Si les victoires aux dépens des Jets de Winnipeg et du Lightning de Tampa Bay ont ravivé une subtile odeur de séries éliminatoires, la défaite devant les Blues de St. Louis l'a balayée d'un coup.

Mis à jour le 11 janv. 2012
François Gagnon LA PRESSE

Le Canadien n'a pas bien joué hier. C'est un fait. Mais les Blues ne lui ont pas vraiment donné la chance de bien jouer non plus. En fait, ils ne lui ont pas donné de chance du tout tellement le Canadien n'est pas dans la même ligue que les Blues.

À tous ceux qui se demandaient ce que Jacques Martin voulait dire quand il soulignait que son équipe jouait bien ou mal sans la rondelle, les Blues en ont fait une brillante démonstration hier: avec un premier joueur actif en échec avant et un deuxième qui l'appuyait au moindre signe de vulnérabilité des défenseurs du Tricolore et Dieu sait qu'ils sont souvent vulnérables , les Blues ont poussé le Canadien à commettre 21 revirements. C'est énorme.

Et en plus de les pousser à l'erreur, les Blues se sont dressés devant leur gardien pour limiter le Canadien à 19 tirs seulement. Et sur ce nombre, 7, 8, peut-être 10 se sont transformés en véritables occasions de marquer. C'était la 14e fois en 29 matchs depuis l'arrivée de Ken Hitchcock que les Blues limitaient leurs adversaires à moins de 25 tirs dans une rencontre. Ils mènent d'ailleurs la LNH avec une moyenne de 26,6 depuis le début de la saison.

Pas question d'enlever à Jaroslav Halak le mérite qui lui revient, ça non ! Surtout que son arrêt aux dépens de Tomas Plekanec en échappée, au début du match, a donné le ton à la rencontre. Mais les Blues, appliquant fidèlement les structures défensives de Hitchcock, ont aidé la cause de Halak, comme ils l'ont souvent fait aussi cette année devant Brian Elliott.

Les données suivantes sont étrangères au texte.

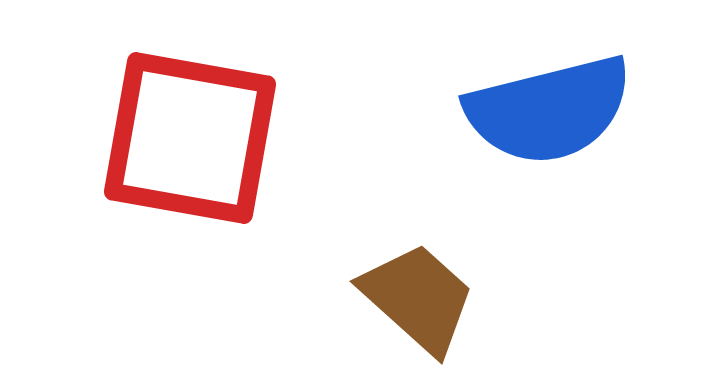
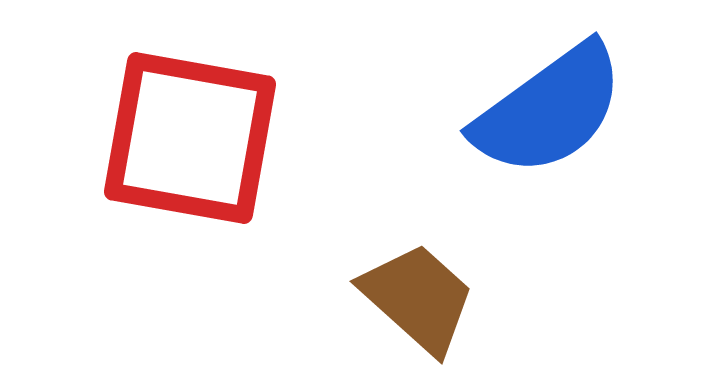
blue semicircle: rotated 22 degrees counterclockwise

Pour couronner le tout, les Bleus ne sont pas seulement bons sans la rondelle, ils le sont aussi avec la petite noire qu'ils ont glissée trois fois plutôt qu'une derrière un Carey Price, visiblement échaudé par la chaleureuse ovation que «ses» partisans ont réservée à Jaroslav Halak à titre de première étoile du match.

Défenseur le plus utilisé du Canadien hier (22:43), P.K. Subban avait donc plus de chances d'être pris à contrepied. On veut bien. Mais en se laissant contourner comme il s'est laissé contourner par Ryan Reaves sur le premier but des Blues, il a commis une erreur monstrueuse.

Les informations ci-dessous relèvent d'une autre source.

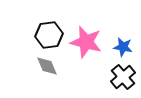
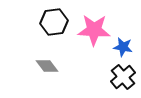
black hexagon: moved 5 px right, 13 px up
pink star: moved 8 px right, 12 px up; rotated 12 degrees counterclockwise
gray diamond: rotated 15 degrees counterclockwise
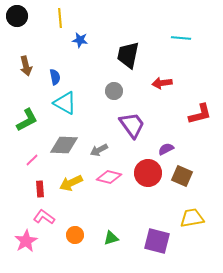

En passant, Reaves est le matamore des Blues et non la pierre angulaire de l'attaque de l'équipe. Avant de récolter son premier point sur le but qu'il a préparé, Reaves n'avait que 48 minutes de pénalité en guise de statistiques personnelles.

P.K. n'a pas été fort. Le Canadien n'ont plus. Mais ils ne méritent pas d'être traînés dans la boue. Pourquoi? Parce que les Blues étaient simplement trop forts pour eux.